**Task goal**
Working from the entries below, give again each line from the first through the one containing "sposób testowania modułów.", exactly and with nothing else.

**Dataset records**
========================

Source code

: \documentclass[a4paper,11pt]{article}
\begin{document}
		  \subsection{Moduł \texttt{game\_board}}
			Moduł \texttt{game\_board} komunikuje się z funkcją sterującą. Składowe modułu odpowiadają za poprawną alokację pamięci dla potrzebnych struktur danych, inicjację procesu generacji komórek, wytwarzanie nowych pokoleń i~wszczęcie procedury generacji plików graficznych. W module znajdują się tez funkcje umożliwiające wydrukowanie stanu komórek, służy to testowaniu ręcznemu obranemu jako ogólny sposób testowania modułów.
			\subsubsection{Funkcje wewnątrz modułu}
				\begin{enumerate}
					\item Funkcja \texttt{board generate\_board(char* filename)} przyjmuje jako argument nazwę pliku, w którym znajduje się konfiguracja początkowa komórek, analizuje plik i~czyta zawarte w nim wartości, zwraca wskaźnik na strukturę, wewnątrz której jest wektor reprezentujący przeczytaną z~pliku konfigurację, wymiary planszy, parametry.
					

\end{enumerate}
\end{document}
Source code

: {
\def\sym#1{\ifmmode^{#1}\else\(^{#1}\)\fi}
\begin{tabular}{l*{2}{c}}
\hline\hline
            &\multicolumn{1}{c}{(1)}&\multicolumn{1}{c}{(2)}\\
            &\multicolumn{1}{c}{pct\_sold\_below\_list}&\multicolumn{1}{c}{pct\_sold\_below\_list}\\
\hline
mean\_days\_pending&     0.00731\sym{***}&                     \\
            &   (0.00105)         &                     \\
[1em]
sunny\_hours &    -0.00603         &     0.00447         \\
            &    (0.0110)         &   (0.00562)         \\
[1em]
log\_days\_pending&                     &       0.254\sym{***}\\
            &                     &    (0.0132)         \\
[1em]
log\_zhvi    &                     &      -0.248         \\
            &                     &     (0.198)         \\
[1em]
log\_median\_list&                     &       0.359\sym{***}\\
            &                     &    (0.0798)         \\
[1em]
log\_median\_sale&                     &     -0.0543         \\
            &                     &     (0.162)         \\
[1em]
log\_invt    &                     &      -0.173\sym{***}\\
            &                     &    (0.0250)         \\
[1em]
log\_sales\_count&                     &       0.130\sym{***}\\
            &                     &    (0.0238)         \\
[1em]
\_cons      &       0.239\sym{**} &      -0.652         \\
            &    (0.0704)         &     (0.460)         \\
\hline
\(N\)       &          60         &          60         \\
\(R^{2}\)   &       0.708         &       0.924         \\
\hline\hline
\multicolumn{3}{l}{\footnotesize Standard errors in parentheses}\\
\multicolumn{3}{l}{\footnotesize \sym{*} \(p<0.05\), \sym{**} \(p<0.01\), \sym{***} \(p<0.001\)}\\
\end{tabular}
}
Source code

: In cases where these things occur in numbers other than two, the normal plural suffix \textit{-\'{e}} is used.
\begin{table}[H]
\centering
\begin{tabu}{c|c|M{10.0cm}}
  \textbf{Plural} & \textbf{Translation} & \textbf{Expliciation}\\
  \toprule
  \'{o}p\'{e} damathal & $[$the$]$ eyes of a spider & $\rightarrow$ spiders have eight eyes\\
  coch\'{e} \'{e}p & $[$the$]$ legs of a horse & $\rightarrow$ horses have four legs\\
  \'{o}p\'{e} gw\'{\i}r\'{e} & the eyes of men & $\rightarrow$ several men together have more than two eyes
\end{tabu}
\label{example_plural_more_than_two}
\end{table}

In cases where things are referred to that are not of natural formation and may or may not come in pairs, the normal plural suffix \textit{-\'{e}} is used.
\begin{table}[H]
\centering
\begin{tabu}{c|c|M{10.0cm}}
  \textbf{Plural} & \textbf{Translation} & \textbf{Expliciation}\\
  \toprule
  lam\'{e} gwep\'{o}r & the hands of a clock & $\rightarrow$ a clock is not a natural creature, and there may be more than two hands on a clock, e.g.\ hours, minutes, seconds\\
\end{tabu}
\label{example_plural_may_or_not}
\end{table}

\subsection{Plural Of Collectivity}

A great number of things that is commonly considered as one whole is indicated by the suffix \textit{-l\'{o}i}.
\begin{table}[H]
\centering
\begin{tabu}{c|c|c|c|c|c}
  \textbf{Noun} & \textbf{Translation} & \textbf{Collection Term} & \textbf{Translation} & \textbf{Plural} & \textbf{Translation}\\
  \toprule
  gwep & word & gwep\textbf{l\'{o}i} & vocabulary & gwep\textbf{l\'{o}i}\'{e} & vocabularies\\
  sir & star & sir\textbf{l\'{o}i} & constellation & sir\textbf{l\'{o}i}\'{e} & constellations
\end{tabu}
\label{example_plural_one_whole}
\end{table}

========================

**Solution to the exercise**
Source code

: \documentclass[a4paper,11pt]{article}
\begin{document}
		  \subsection{Moduł \texttt{game\_board}}
			Moduł \texttt{game\_board} komunikuje się z funkcją sterującą. Składowe modułu odpowiadają za poprawną alokację pamięci dla potrzebnych struktur danych, inicjację procesu generacji komórek, wytwarzanie nowych pokoleń i~wszczęcie procedury generacji plików graficznych. W module znajdują się tez funkcje umożliwiające wydrukowanie stanu komórek, służy to testowaniu ręcznemu obranemu jako ogólny sposób testowania modułów.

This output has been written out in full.